Chris Ferriday, National Sales Manager at Atlas Copco Compressors, advises vehicle workshop managers to give priority to pressure and flow when specifying compressed air systems in order to optimise performance and energy consumption.
Energy expenditure is the dominant factor in a compressed air installation’s overall cost, often representing up to 80% of a compressor’s life cycle operating budget. So, it follows that when specifying equipment for workshop applications, every care should be taken to ensure the system’s performance and output is closely matched to the application need. This precaution applies as much to the latest designs of rotary screw compressors installed in multibay commercial service operations and body repair shops, as it does to simple reciprocating units in a tyre fitting supplier’s premises.
In less energy-conscious times, air compressors were regarded as something of an ‘easy-fix’ when setting up a workshop operation. There was no real attempt to match equipment specification and performance – with any degree of precision – to actual air applications, and it was not an uncommon practice to allow equipment suppliers to over-specify air compressors’ power and output ratings without challenge or regard to outcome. The legacy of that era still remains today in many areas of the vehicle workshop industry, whereby the common benchmark for equipment performance comparison is restricted solely to the kW power rating of the installed motor drive as opposed to calculating the actual pressure and flow required to optimise productivity and energy efficiency.

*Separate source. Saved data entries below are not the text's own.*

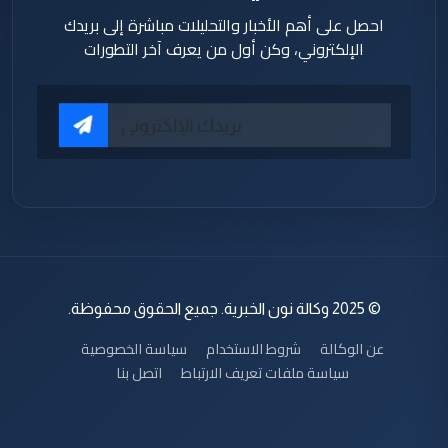
احصل على أهم الأخبار والتحليلات مباشرة إلى بريدك
الإلكتروني، وكن أول من يعرف آخر التطورات
© 2025 وكالة نون الخبرية. جميع الحقوق محفوظة.
عن الوكالة
شروط الاستخدام
سياسة الخصوصية
سياسة ملفات تعريف الارتباط
اتصل بنا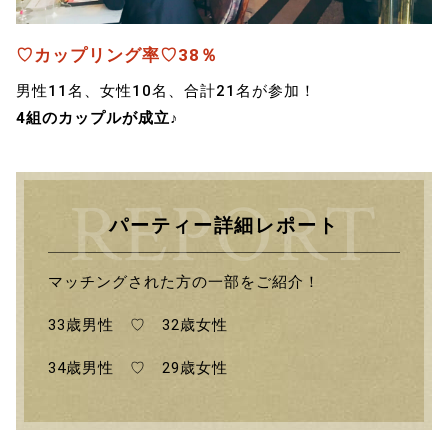
♡カップリング率♡38％
男性11名、女性10名、合計21名が参加！
4組のカップルが成立♪
パーティー詳細レポート
マッチングされた方の一部をご紹介！
33歳男性 ♡ 32歳女性
34歳男性 ♡ 29歳女性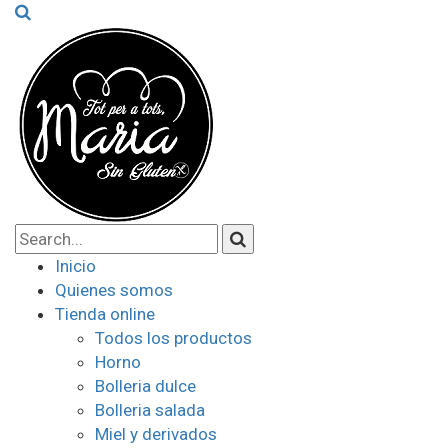
Inicio
Quienes somos
Tienda online
Todos los productos
Horno
Bolleria dulce
Bolleria salada
Miel y derivados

It is the compressed air equipment – the consumers – in an installation which determines the requisite working pressure, not just the air compressor but the design of the compressed air system. In a large installation that means all of its pipework, valves, dryers, receivers, and filters. At the outset, the nominal air requirement for an application should be determined by calculating the air consumption for all the tools, machines, and processes that will be connected to it. Also to be considered are additions for leakage, wear, and any future changes in the compressed air requirement, which, experience shows, should be based on a probability factor that is close to 60%.
What to consider
A simple rule to bear in mind when determining the required size of an air compressor based on its rated motor power is that an increase in pressure creates a decrease in flow. For example, a basic seven-bar air compressor, driven by a 15kW motor, will deliver compressed air at a maximum volume of approximately 45l/s. However, the free air delivery from a tenbar version will deliver only 37l/s from the same power unit. Therefore, an increase in working pressure by one bar increases the power requirement by approximately 6%.

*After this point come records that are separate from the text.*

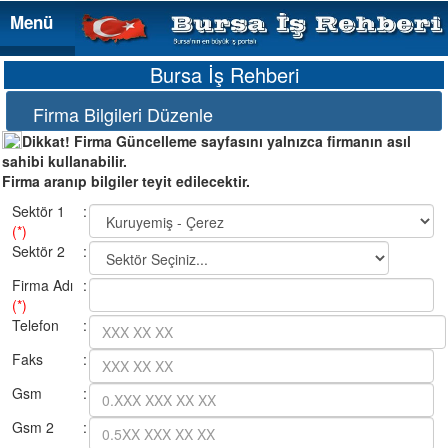
Menü
Menü
Bursa İş Rehberi
Firma Bilgileri Düzenle
Dikkat! Firma Güncelleme sayfasını yalnızca firmanın asıl
sahibi kullanabilir.
Firma aranıp bilgiler teyit edilecektir.
Sektör 1
:
(*)
Sektör 2
:
Firma Adı
:
(*)
Telefon
:
Faks
:
Gsm
:
Gsm 2
: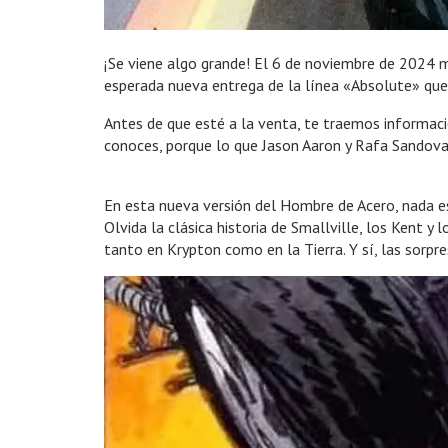
¡Se viene algo grande! El 6 de noviembre de 2024 
esperada nueva entrega de la línea «Absolute» q
Antes de que esté a la venta, te traemos informaci
conoces, porque lo que Jason Aaron y Rafa Sandov
En esta nueva versión del Hombre de Acero, nada es
Olvida la clásica historia de Smallville, los Kent y
tanto en Krypton como en la Tierra. Y sí, las sorpr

For this reason, energy-conscious manufacturers of stationary oil-injected air compressors adopt the mantra ‘pressure + flow = energy = cost’ and so offer potential customers several pressure/flow variants in each kW category. The enhanced performance of modern compressed air equipment when correctly matched in terms of pressure and flow to application demands may actually allow for a lower kW rated machine to be specified at a correspondingly smaller purchase price and for reduced running costs in comparison to higher rated equipment.

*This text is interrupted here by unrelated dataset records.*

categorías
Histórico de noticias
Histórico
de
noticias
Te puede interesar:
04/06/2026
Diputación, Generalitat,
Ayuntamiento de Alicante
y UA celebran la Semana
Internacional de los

It pays to apply a few essential rules when deciding on a new compressor: assess present and future needs by first checking out the existing system with a thorough air audit. Take account of all variables from air end output right through to point of use. Do not rely solely on stated motor power rating to match the compressor performance to the process air demand. Start with the pressure and flow requirement and then find the best fit in terms of drive motor power. Always keep in mind: ‘pressure + flow = energy = cost’.